◆ Work order: Reproduce the Elmore Leonard interview below word for word, everything from "Parts:  Aug 2009  1" down to "older, I suppose.".

◆ Text shown:
[Start of section]
The Elmore Leonard Interviews, Part 8

Crimeculture is delighted to be able to offer substantial extracts from a series of interviews that Professor Charles Rzepka conducted with Elmore Leonard in 2009-10. There were four separate interviews, arranged here in nine parts. Read the Introduction to the Elmore Leonard Interviews.

Parts:  Aug 2009  1     2     3    Sept 2009  4     5     Jan 2010  6     7     June 2010  8     9

This is the first half of the interview of 7th June 2010, conducted by phone.

CR:  Since we last talked, it occurred to me that you write so much about outlaws and criminals, and you seem to understand them so well, I wanted to ask, did you ever get in trouble with the law or do anything illegal when you were young, or did any of your friends?

EL:  No, just a couple of DUIs.

CR:  But that would be when you were older, I suppose.

EL:  Yeah, right.

CR:  Two particular experiences in your childhood seem to come up repeatedly in interviews and one is that 5th grade play about World War I, based on All Quiet on the Western Front, and the other is your playing baseball, and they seem to have been really formative parts of your growing up.  So one other question I had about the play was, did it include dialogue as well as action, and did you write lines for your characters?

EL:  I don’t remember.  I gave a little talk before presenting it.  I said this is an American play about American soldiers in the trenches in France during World War I and then I think maybe I described their situation, and that either the coward goes out and is caught in the barbed wire or he goes out to save the good guy who’s caught in the barbed wire, and I can’t remember now which is which.
[End of section]
◆ The data:
[Start of section]
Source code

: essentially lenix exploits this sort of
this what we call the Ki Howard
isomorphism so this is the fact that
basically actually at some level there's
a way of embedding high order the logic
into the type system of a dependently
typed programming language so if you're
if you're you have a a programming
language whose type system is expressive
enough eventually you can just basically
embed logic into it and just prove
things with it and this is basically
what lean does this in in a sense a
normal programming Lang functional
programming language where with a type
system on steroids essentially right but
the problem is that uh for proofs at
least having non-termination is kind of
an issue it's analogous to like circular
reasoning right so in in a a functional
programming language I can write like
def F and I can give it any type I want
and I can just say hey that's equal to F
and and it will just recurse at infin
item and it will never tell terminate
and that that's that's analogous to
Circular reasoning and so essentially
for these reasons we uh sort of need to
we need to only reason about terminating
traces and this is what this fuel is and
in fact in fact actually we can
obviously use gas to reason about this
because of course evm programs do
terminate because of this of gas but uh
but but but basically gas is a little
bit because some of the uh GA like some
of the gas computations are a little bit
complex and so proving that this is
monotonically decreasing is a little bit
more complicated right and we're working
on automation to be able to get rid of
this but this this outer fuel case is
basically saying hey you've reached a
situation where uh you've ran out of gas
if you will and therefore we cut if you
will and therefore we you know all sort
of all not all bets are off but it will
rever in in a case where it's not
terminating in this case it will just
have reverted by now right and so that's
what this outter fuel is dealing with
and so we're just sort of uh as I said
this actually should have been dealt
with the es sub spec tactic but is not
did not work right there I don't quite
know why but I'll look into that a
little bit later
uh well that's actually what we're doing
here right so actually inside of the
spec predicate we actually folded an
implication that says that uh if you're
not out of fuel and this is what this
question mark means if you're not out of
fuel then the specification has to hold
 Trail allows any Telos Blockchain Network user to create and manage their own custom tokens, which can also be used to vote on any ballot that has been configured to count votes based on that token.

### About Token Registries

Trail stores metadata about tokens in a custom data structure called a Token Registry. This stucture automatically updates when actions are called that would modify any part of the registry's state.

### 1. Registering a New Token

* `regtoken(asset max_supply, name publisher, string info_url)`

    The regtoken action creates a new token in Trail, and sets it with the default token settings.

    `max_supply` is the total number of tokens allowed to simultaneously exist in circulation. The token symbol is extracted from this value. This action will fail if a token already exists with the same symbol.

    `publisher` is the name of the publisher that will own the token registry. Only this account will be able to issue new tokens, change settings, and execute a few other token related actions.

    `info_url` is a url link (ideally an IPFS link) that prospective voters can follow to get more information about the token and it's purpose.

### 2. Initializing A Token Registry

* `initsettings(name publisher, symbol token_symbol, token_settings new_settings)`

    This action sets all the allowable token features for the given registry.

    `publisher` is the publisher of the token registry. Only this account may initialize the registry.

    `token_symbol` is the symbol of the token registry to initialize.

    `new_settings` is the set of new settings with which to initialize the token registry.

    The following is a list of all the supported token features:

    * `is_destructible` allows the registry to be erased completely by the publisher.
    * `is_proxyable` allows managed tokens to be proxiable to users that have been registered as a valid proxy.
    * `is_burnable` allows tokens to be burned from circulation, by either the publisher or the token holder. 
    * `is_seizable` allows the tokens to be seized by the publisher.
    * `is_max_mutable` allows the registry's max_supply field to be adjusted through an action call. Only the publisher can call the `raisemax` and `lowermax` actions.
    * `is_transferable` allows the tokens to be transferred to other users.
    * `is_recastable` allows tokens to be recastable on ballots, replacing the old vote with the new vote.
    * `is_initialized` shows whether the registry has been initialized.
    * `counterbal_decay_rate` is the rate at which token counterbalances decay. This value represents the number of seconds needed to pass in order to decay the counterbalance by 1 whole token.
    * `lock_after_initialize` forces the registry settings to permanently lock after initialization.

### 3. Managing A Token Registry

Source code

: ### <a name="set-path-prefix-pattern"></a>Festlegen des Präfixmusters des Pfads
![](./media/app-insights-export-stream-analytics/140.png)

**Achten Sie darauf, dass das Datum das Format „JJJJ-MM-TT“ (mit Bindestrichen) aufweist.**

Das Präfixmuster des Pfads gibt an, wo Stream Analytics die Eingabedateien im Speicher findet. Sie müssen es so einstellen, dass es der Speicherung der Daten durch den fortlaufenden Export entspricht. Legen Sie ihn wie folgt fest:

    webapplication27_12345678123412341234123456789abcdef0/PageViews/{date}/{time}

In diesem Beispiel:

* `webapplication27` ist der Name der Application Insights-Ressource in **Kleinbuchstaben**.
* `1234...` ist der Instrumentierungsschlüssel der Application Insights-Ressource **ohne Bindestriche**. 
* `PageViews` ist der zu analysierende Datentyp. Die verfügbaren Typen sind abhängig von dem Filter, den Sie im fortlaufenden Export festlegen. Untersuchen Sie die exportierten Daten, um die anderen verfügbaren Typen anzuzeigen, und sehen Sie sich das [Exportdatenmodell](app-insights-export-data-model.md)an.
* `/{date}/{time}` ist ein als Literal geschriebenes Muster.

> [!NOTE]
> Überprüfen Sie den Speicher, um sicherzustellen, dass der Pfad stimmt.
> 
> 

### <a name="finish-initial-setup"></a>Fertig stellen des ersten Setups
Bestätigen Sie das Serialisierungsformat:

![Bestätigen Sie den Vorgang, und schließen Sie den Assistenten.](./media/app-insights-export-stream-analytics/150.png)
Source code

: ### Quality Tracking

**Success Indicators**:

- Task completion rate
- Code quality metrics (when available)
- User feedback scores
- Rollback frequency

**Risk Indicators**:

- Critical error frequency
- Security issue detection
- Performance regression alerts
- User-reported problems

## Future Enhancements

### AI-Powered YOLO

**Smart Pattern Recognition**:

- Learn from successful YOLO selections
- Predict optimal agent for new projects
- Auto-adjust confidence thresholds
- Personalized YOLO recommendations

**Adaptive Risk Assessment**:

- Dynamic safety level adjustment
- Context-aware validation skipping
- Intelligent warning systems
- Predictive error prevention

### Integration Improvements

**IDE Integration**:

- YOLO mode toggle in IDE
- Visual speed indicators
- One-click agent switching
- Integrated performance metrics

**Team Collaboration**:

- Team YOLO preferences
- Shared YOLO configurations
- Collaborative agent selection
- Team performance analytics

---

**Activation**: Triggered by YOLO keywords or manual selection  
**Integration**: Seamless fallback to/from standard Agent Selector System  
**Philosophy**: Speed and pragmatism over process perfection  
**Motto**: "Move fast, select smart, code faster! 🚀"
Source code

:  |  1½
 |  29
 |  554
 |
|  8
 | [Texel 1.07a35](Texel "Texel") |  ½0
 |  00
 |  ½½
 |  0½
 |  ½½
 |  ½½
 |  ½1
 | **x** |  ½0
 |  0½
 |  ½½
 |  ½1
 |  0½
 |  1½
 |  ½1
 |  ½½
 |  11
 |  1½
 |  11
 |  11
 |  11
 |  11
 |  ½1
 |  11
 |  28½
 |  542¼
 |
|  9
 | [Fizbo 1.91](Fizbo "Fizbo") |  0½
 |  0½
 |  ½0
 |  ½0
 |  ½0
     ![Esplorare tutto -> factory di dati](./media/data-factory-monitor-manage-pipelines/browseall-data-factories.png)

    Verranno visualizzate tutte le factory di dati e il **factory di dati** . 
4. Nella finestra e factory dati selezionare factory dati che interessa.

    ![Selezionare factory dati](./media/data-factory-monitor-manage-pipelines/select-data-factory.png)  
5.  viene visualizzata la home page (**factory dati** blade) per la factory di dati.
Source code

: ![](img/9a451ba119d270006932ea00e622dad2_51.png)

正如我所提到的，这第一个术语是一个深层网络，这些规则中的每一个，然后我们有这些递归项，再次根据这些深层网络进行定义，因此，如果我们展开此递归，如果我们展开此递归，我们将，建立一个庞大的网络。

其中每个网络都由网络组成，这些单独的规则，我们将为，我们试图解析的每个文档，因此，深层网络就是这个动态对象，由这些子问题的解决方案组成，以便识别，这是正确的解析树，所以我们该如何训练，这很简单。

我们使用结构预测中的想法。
[End of section]
◆ Written response:
Parts:  Aug 2009  1     2     3    Sept 2009  4     5     Jan 2010  6     7     June 2010  8     9

This is the first half of the interview of 7th June 2010, conducted by phone.

CR:  Since we last talked, it occurred to me that you write so much about outlaws and criminals, and you seem to understand them so well, I wanted to ask, did you ever get in trouble with the law or do anything illegal when you were young, or did any of your friends?

EL:  No, just a couple of DUIs.

CR:  But that would be when you were older, I suppose.